Mais il existe un risque qu’une fois la crise du coronavirus terminée, ce soutien disparaisse, avertit Anneleen. « Mais même après l'épidémie, le personnel soignant sera toujours confronté à des tensions mentales et émotionnelles. Il est important que les employeurs ne perdent pas de vue cette charge de travail, mais l'intègrent dans leur politique de bien-être, par exemple en mettant l'accent sur la résilience. »

5. Comment les soignants eux-mêmes peuvent-ils lutter contre la fatigue compassionnelle ?

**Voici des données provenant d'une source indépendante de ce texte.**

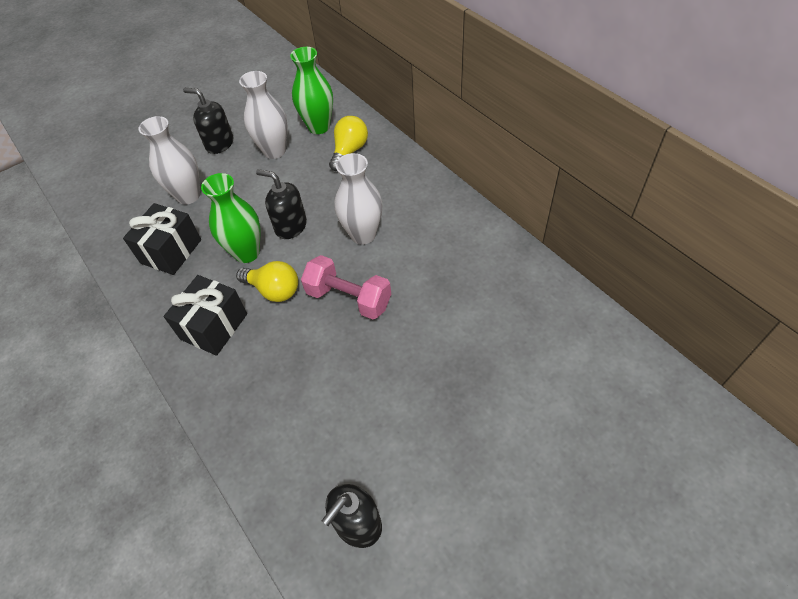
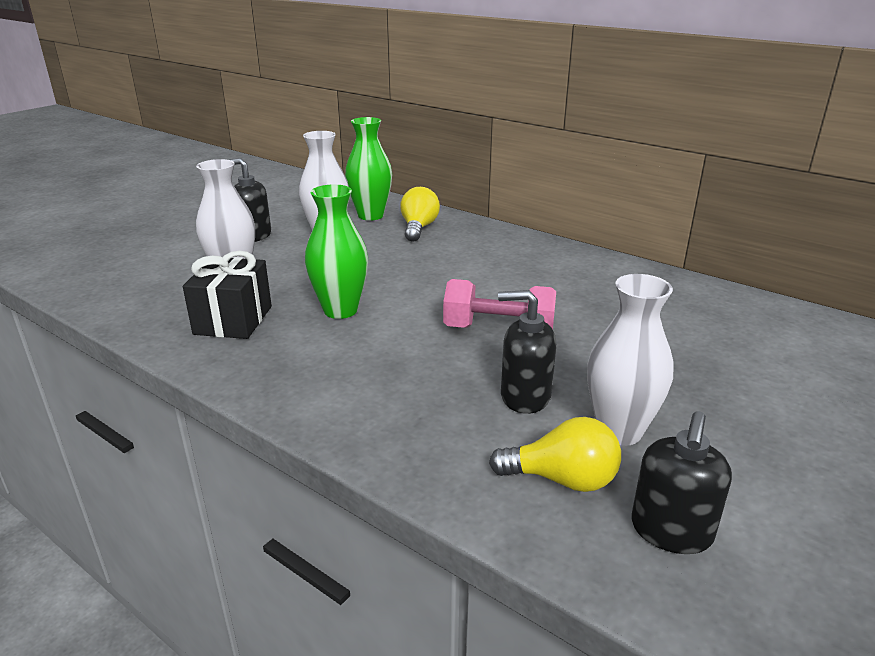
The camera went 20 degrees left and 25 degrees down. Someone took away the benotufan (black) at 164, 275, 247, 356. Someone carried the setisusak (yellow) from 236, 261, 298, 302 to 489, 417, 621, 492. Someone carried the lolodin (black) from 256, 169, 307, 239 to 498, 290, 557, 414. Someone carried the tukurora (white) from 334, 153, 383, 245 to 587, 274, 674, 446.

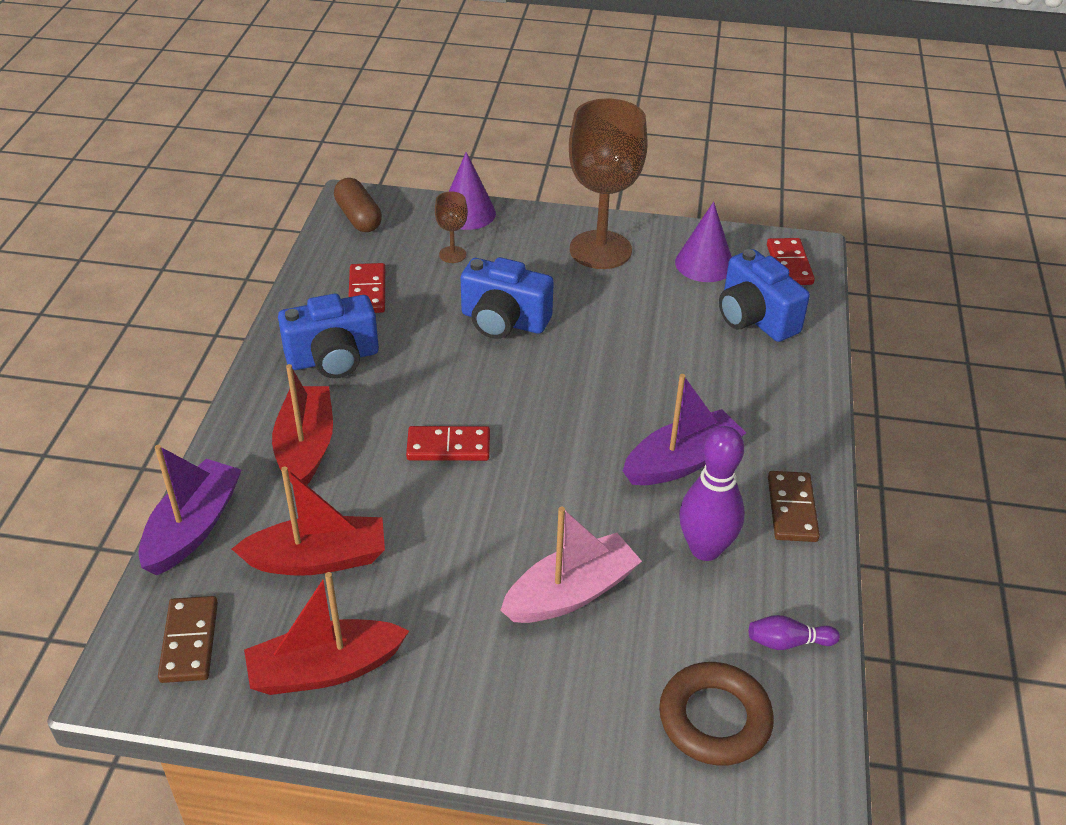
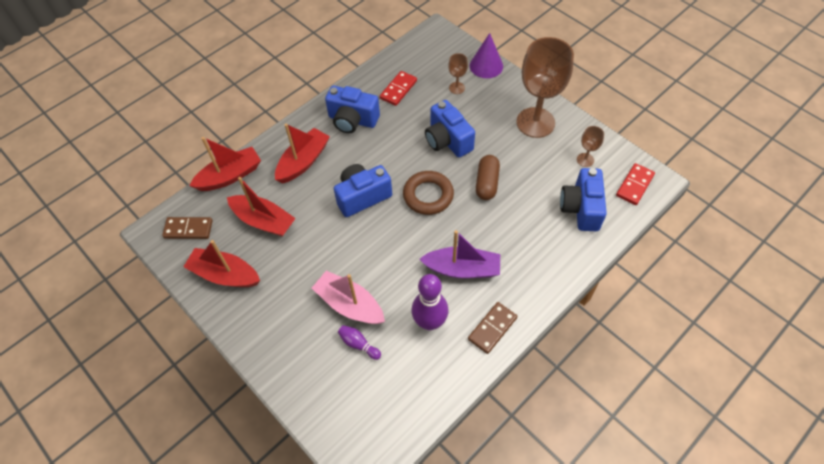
The camera went 40 degrees right and 15 degrees up. Someone carried the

Les collaborateurs peuvent également prendre des mesures pour éviter ou mieux gérer la fatigue compassionnelle. Concrètement, il y a quatre facteurs qui peuvent armer les soignants contre la fatigue compassionnelle :

  1. Prendre soin de soi
    Prendre soin des autres commence par prendre soin de soi.  Partagez des conseils concrets avec vos collaborateurs sur la façon de recharger leurs batteries. Quelques exemples : prendre des pauses régulières, maintenir un horaire de travail réaliste et s'accorder du temps pour la détente et les loisirs.
     
  2. Déconnecter
    Il est essentiel de prendre à temps ses distances sur le plan mental et physique - surtout pour les cas les plus stressants. Déconnecter consiste à maintenir un bon équilibre travail-vie privée et à se détacher des problèmes des patients lorsque vous rentrez à la maison. Le fait de mettre en place un rituel pour clôturer la journée de travail peut être bénéfique. Faire une petite promenade, écrire les tâches restantes pour le jour suivant ou discuter avec un collègue peuvent ainsi constituer une aide.
     
  3. Sentiment de satisfaction
    Les soignants tirent généralement une grande satisfaction de leur travail. Une charge de travail élevée, des dossiers complexes et un manque de progrès peuvent faire passer cette satisfaction au second plan. Encouragez les travailleurs à réfléchir quotidiennement aux choses qui vont bien et à profiter de chaque succès, aussi modeste soit-il. En cas de manque de perspectives, essayez de déplacer l'attention du résultat - guérison ou rétablissement - vers les soins eux-mêmes : être fier du soutien apporté aujourd'hui. 
     
  4. Soutien social
    Le sentiment de ne pas être seul est essentiel pour les soignants, surtout lorsqu'ils sont souvent confrontés à la souffrance. Ce soutien doit être à la fois privé et professionnel. Les encouragements des collègues constituent un moyen de lutte important contre la fatigue compassionnelle. Ils savent en effet parfaitement ce que le travail implique. Encouragez donc les collaborateurs à se retrouver pour une discussion informelle sur le travail. Investissez également dans une bonne ambiance d’équipe. Dans les équipes où règne une relation de confiance, les membres demandent plus facilement de l’aide.